In this paper, CeO₂-GO nanocomposites with different mass ratios were prepared by hydrothermal synthesis method. The anticorrosion performance of EP/ CeO₂-GO coatings was analyzed by electrochemical means. The following conclusions can be reached based on experimental evidence.

(1)

The SEM and TEM analysis indicated that via hydrothermal synthesis, GO was more effectively dispersed and the inter-layer inside the GO could provide space for CeO₂ growth. The recommended CeO₂ to GO mass ratio was 4:1, while with increasing ratios, GO and CeO₂ would agglomerate inside the GO layers.

(2)

The anticorrosion properties of CeO₂-GO nanocomposites as coatings were analyzed by OCP, EIS, Tafel curve and Mott–Schottky curve.

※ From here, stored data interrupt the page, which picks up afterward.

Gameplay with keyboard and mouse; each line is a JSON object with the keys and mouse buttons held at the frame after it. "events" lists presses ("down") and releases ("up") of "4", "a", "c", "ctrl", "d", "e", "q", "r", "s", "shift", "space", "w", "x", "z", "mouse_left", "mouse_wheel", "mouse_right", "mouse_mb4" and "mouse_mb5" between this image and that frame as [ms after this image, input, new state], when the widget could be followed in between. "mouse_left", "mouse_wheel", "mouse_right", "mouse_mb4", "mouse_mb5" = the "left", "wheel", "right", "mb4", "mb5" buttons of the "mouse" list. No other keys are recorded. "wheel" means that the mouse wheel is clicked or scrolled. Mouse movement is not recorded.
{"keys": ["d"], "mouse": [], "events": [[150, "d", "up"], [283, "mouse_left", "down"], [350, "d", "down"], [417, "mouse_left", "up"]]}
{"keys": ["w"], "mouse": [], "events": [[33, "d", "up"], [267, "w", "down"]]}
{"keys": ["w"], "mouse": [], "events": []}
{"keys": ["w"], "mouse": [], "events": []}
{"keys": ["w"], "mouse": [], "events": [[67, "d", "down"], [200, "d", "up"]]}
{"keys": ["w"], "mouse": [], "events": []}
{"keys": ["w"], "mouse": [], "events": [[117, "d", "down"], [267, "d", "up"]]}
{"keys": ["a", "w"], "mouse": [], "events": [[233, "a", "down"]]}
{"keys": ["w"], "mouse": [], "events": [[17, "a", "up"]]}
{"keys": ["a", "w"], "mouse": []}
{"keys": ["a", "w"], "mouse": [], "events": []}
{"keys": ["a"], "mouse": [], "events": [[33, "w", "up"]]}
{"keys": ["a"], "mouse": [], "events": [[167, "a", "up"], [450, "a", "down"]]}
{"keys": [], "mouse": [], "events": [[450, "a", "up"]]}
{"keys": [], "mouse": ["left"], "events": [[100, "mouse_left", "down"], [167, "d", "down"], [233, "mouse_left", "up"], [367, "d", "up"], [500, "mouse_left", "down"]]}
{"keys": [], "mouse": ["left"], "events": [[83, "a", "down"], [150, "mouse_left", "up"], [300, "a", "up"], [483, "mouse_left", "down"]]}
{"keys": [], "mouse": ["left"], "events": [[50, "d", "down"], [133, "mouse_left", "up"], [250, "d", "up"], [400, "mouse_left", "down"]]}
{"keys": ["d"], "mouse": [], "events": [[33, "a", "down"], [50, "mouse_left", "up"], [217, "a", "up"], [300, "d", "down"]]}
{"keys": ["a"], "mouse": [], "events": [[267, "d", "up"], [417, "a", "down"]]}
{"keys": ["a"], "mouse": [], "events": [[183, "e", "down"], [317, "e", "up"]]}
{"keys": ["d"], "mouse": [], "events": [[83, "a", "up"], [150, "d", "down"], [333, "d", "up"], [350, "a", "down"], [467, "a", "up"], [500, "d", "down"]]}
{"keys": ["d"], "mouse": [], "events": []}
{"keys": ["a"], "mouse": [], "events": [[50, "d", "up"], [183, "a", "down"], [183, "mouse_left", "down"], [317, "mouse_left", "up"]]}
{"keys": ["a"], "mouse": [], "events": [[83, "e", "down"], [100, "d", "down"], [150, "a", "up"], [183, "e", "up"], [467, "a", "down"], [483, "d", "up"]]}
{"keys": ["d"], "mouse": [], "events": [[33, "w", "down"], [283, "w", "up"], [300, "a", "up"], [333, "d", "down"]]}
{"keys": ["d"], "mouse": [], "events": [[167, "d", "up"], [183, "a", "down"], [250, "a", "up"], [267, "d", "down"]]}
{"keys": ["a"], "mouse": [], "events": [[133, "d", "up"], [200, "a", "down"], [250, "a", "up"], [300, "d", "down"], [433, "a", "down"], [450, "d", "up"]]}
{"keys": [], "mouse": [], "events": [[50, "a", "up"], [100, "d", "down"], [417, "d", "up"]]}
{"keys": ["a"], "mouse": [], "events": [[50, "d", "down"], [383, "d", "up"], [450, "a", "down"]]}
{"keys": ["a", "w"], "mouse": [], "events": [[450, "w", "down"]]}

Tafel curve showed that CeO₂-GO (4:1) had the lowest corrosion current density and the highest polarization resistance. The protective efficiency of the coating was up to 99.88%. The Mott–Schottky curve showed that the 24 d carrier density of CeO₂-GO (4:1) was only 7.577 × 10⁸ cm⁻³, showing an excellent anticorrosion effect.

(3)

This study found that CeO₂-GO (4:1) nanocomposite can not only improve the agglomeration of graphene, but also prepare graphene epoxy coating with good dispersion. The anticorrosion effect was very significant. That is beneficial to promote the engineering of CeO₂-GO modified anticorrosive coating and improve the corrosion of metal.